Aku terus menembak bola ini ke keranjang basket, tapi salah satu temanku menunjuk ke suatu arah. Aku masih tetap melemparkannya, dan bola itu kembali masuk ke keranjang. Aku berniat untuk melihat Anya, karena ini sudah sangat lama ia duduk di sana.


Saat aku menoleh, aku merasakan sesuatu. Sebuah sosok laki-laki muncul di samping Anya, ia memegang pistol dan terus memukulkannya ke kepala Anya. Aku menatap Anya yang tiba-tiba ingin terjatuh begitu saja, dengan cepat aku berlari dan berusaha menangkapnya.


Untungnya aku bisa mendapatkan dirinya, semua itu di lihat oleh timku dan para murid perempuan yang menonton latihan kami.


Aku terus berusaha merasakan denyut nadinya, rasa lega kembali karena ia hanya pingsan. Aku menatap sosok itu dengan tajam, ia hanya tersenyum jahat lalu menghilang.


"Pendek sadar" aku terus menepuk pipinya dengan pelan, tapi ia tetap tidak bangun. Aku berusaha merasakan sesuatu dari dirinya dan ternyata benar, ia masih di daerah penerawangan.


Aku kesal dengannya karena tidak menuruti perintah ku, aku berdiri dan segera membawanya ke UKS. Semua tim ku mengikuti diriku dari belakang, aku terus merasakan dia masih berada di daerah itu.


Beruntung sekali, karena UKS sangat dekat dari tempat latihan ku.
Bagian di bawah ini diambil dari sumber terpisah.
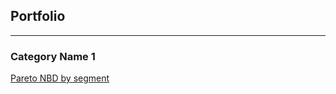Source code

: ## Portfolio

---

### Category Name 1 

[Pareto NBD by segment](https://github.com/sushantranj/Pareto-NBD-by-Group-for-CLV)



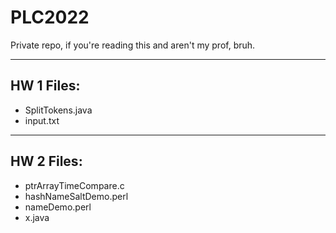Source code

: # PLC2022
Private repo, if you're reading this and aren't my prof, bruh.

---
## HW 1 Files:
- SplitTokens.java
- input.txt

---
## HW 2 Files:
- ptrArrayTimeCompare.c
- hashNameSaltDemo.perl
- nameDemo.perl
- x.java
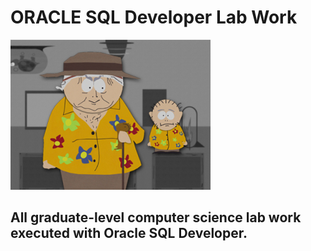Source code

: # ORACLE SQL Developer Lab Work

![alt text](welcome-to-my-labORAtory.jpg) <img align="middle">

## All graduate-level computer science lab work executed with Oracle SQL Developer.
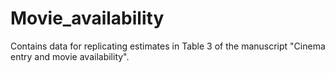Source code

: # Movie_availability
Contains data for replicating estimates in Table 3 of the manuscript "Cinema entry and movie availability".
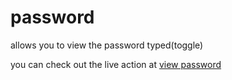 # password
 allows you to view the password typed(toggle)

you can check out the live action at [view password](https://codepen.io/tolu-c/full/OJbEQPq)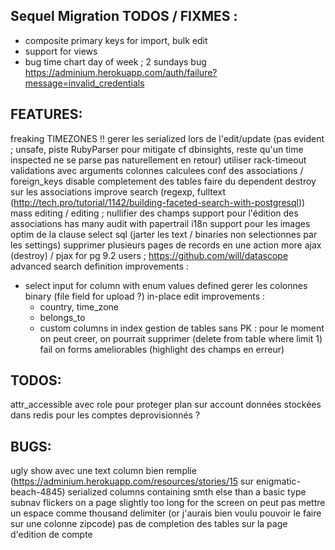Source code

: ## Sequel Migration TODOS / FIXMES :

  - composite primary keys for import, bulk edit
  - support for views
  - bug time chart day of week ; 2 sundays
bug https://adminium.herokuapp.com/auth/failure?message=invalid_credentials

## FEATURES:

freaking TIMEZONES !!
gerer les serialized lors de l'edit/update (pas evident ; unsafe, piste RubyParser pour mitigate cf dbinsights, reste qu'un time inspected ne se parse pas naturellement en retour)
utiliser rack-timeout
validations avec arguments
colonnes calculees
conf des associations / foreign_keys
disable completement des tables
faire du dependent destroy sur les associations
improve search (regexp, fulltext (http://tech.pro/tutorial/1142/building-faceted-search-with-postgresql))
mass editing / editing ; nullifier des champs
support pour l'édition des associations has many
audit with papertrail
i18n
support pour les images
optim de la clause select sql (jarter les text / binaries non selectionnes par les settings)
supprimer plusieurs pages de records en une action
more ajax (destroy) / pjax
for pg 9.2 users ; https://github.com/will/datascope
advanced search definition improvements :
  - select input for column with enum values defined
gerer les colonnes binary (file field for upload ?)
in-place edit improvements :
	- country, time_zone
	- belongs_to
	- custom columns in index
gestion de tables sans PK : pour le moment on peut creer, on pourrait supprimer (delete from table where <tous les attr> limit 1)
fail on forms ameliorables (highlight des champs en erreur)

## TODOS:

attr_accessible avec role pour proteger plan sur account
données stockées dans redis pour les comptes deprovisionnés ?

## BUGS:

ugly show avec une text column bien remplie (https://adminium.herokuapp.com/resources/stories/15 sur enigmatic-beach-4845)
serialized columns containing smth else than a basic type
subnav flickers on a page slightly too long for the screen
on peut pas mettre un espace comme thousand delimiter (or j'aurais bien voulu pouvoir le faire sur une colonne zipcode)
pas de completion des tables sur la page d'edition de compte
Aku masuk dan segera membaringkan dirinya di ranjang, badannya terlihat lemas. Sosok itu terlalu jauh membawanya ke daerah penerawangan, tidak ada cara lain selain membangunkannya dengan paksa.


Aku segera mengambil air dan meneteskan air itu ke wajahnya, niatku berhasil. Matanya berkedip beberapa kali, ia terlihat perlahan membuka kedua matanya.


Aku menaruh air itu dan segera memeluknya, ia segera melepaskan pelukannya. Aku membuang muka ke arah lain, entah mengapa tapi aku merasa wajahku terasa sangat hangat.


"Brian bodoh, kenapa juga harus peluk-peluk kayak gitu. Kita di lihat tau oleh orang lain" jawab Anya kesal.


Aku menatapnya dengan datar, ia sangat berani mengatakan diriku bodoh padahal aku sudah menyelamatkan dirinya.


"Tapi Terimakasih" lanjutnya, tatapan itu aku hentikan saat ia mengucapkan terimakasih. Mungkin ia tidak seburuk itu, "hei sudah aku bilang jangan menerawang karena dirimu aku menjadi tidak nyaman dengan timku" aku memarahinya sedikit.


"Aku tidak menerawang sendiri, tiba-tiba saja semua gelap" ia memperjelas perkataannya. Aku terdiam, itu berarti sosok itu hanya ingin menguras tenaga Anya saja. Untungnya ia tidak melakukan sesuatu yang buruk pada Anya, kalau tidak aku bakal di siksa habis-habisan oleh 3 orang dewasa.